*Exercise aim*: Extract the text of every row below verbatim, leaving the pictures out of your answer.

(Data records)
[START]
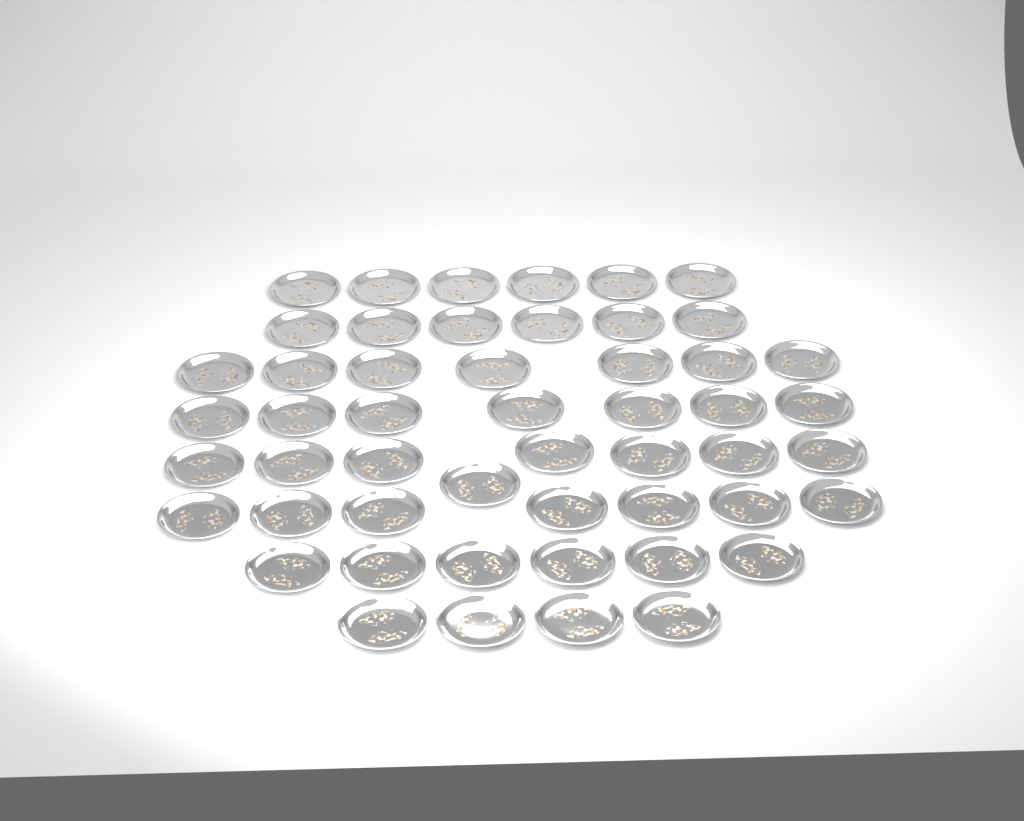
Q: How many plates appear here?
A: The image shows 51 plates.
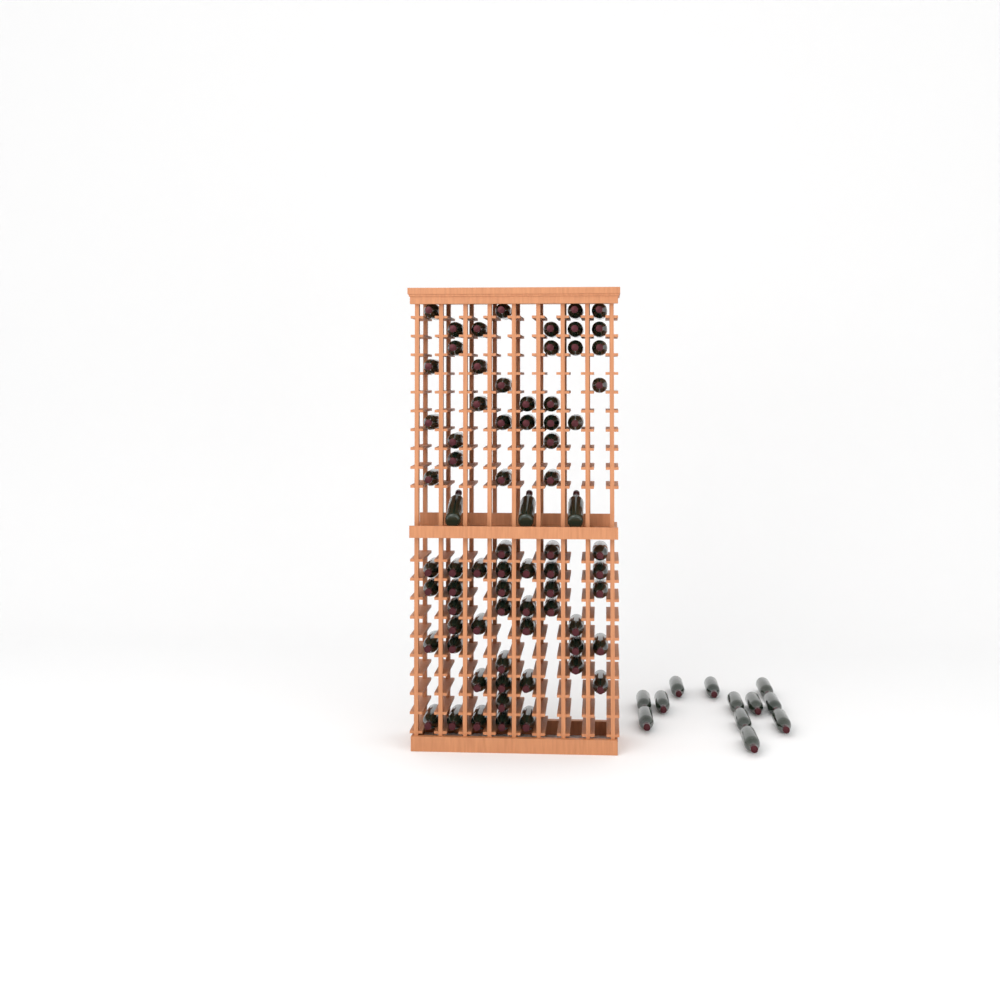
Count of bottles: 85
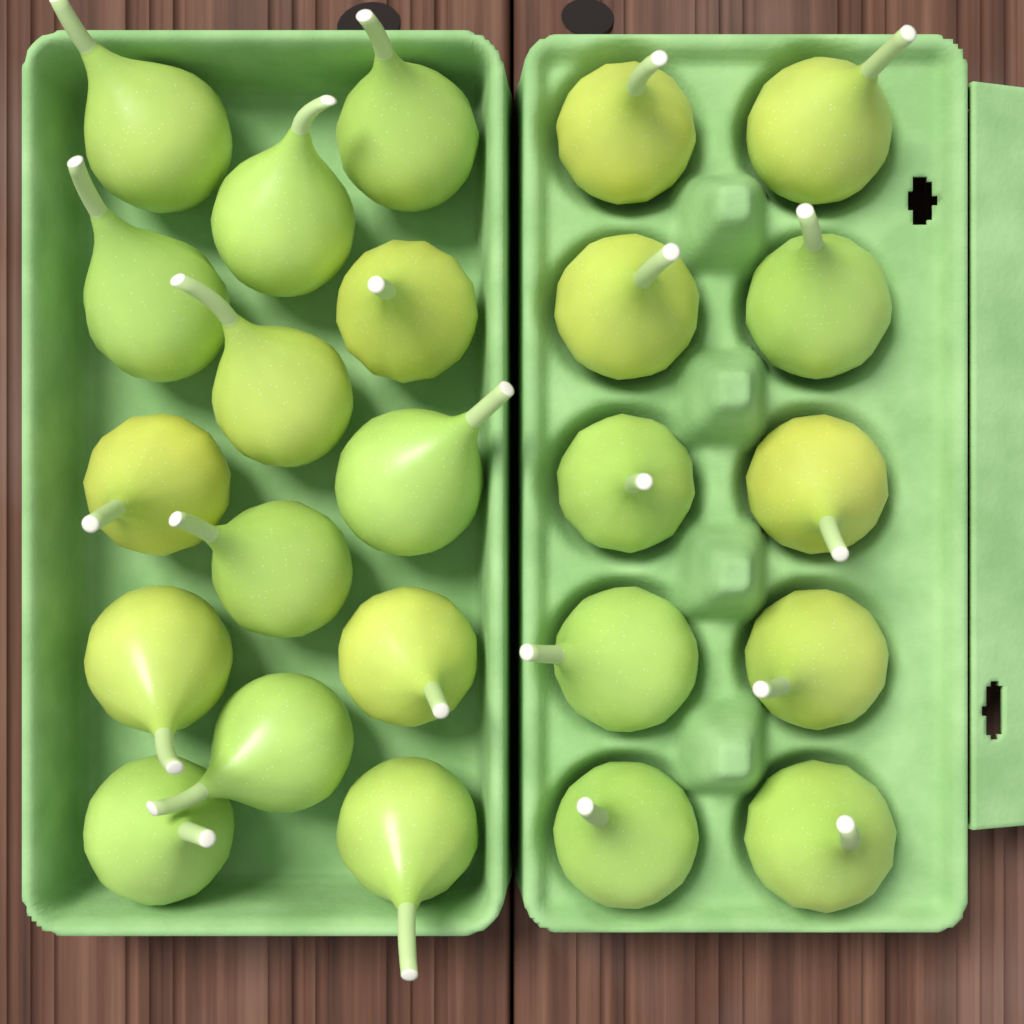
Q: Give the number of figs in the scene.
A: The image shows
[END]
*Output for this task*:
Q: How many plates appear here?
A: The image shows 51 plates.
Count of bottles: 85
Q: Give the number of figs in the scene.
A: The image shows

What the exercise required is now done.